A Trio of Stock Picks With a Low Shiller Price-Earnings Ratio

Allstate Corp tops the list

Article's Main Image

Screening for stocks with compelling Shiller price-earnings ratios increases the likelihood of unearthing value opportunities, in my opinion. Thus, investors may want to consider the three stocks listed below, as their Shiller price-earnings ratios are trading lower than the S&P 500 Index's historical average of 16.78 as of Feb. 12.

Allstate Corp

The first company to consider is Allstate Corp (ALL, Financial), a Northbrook, Illinois-based provider of insurance products to clients in North America.

The company has a Shiller price-earnings ratio of 15.07, which is the result of a share price of $104.43 as of Feb. 12 and 10-year average inflation-adjusted earnings per share of $6.93 as of the September quarter. The industry has a median of 14.59 for the Shiller price-earnings ratio.

The share price has declined by 15.97% over the past year for a market capitalization of $31.77 billion and a 52-week range of $64.13 to $125.92.

570214697.jpg

GuruFocus has assigned a rating of 4 out of 10 to the company's financial strength and 7 out of 10 to its profitability.

As of February, the stock has a median recommendation rating of overweight with an average target price of $124.93 per share on Wall Street.

Banco Santander (Brasil) SA

The second company investors may want to consider is Banco Santander (Brasil) SA (BSBR, Financial), a São Paulo, Brazil-based bank that serves individuals and businesses of any size in Brazil and internationally.

The stock has a Shiller price-earnings ratio of 14.82. The ratio is the result of a share price of $7.56 as of Feb. 12 and 10-year average inflation-adjusted earnings per share of $0.51 as of the September quarter. The industry has a median of 13.10 for the Shiller price-earnings ratio.

The share price has fallen by 18.62% over the past year, determining a market capitalization of $56.40 billion and a 52-week range of $3.69 to $9.50.

1536719638.jpg

GuruFocus has assigned a rating of 3 out of 10 to the company's financial strength and 5 out of 10 to its profitability.

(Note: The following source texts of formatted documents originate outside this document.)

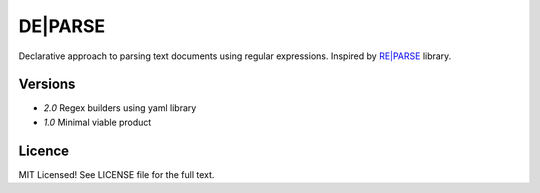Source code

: DE|PARSE
========

Declarative approach to parsing text documents using regular
expressions. Inspired by `RE|PARSE`_ library.


Versions
--------

- *2.0* Regex builders using yaml library
- *1.0* Minimal viable product

Licence
-------

MIT Licensed! See LICENSE file for the full text.

.. _`RE|PARSE`: https://github.com/andychase/reparse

As of February, the stock has a median recommendation rating of overweight with an average target price of $8.51 per share on Wall Street.

Mitsubishi Corp

The third company to consider is Mitsubishi Corp (MSBHF, Financial), a Tokyo, Japan-based conglomerate company engaging in several sectors including finance, industrials, energy, chemicals and food and beverages.

The stock has a Shiller price-earnings ratio of 11.65. The ratio is the result of a share price of $27.6 as of Feb. 12 and 10-year average inflation-adjusted earnings per share of $2.37 as of the quarter that ended on March 31, 2020. The industry has a median of 15.02 for the Shiller price-earnings ratio.

The share price has risen by 8.7% over the past year, determining a market capitalization of $40.28 billion and a 52-week range of $18.86 to $27.60.

1653848066.jpg

GuruFocus has assigned a rating of 4 out of 10 to the company's financial strength and of 6 out of 10 to its profitability.

As of February, the stock has a median recommendation rating of overweight with an average target price of 2,878.89 Japanese Yen (about $27.43) per share on Wall Street.

Disclosure: I have no positions in any securities mentioned in this article.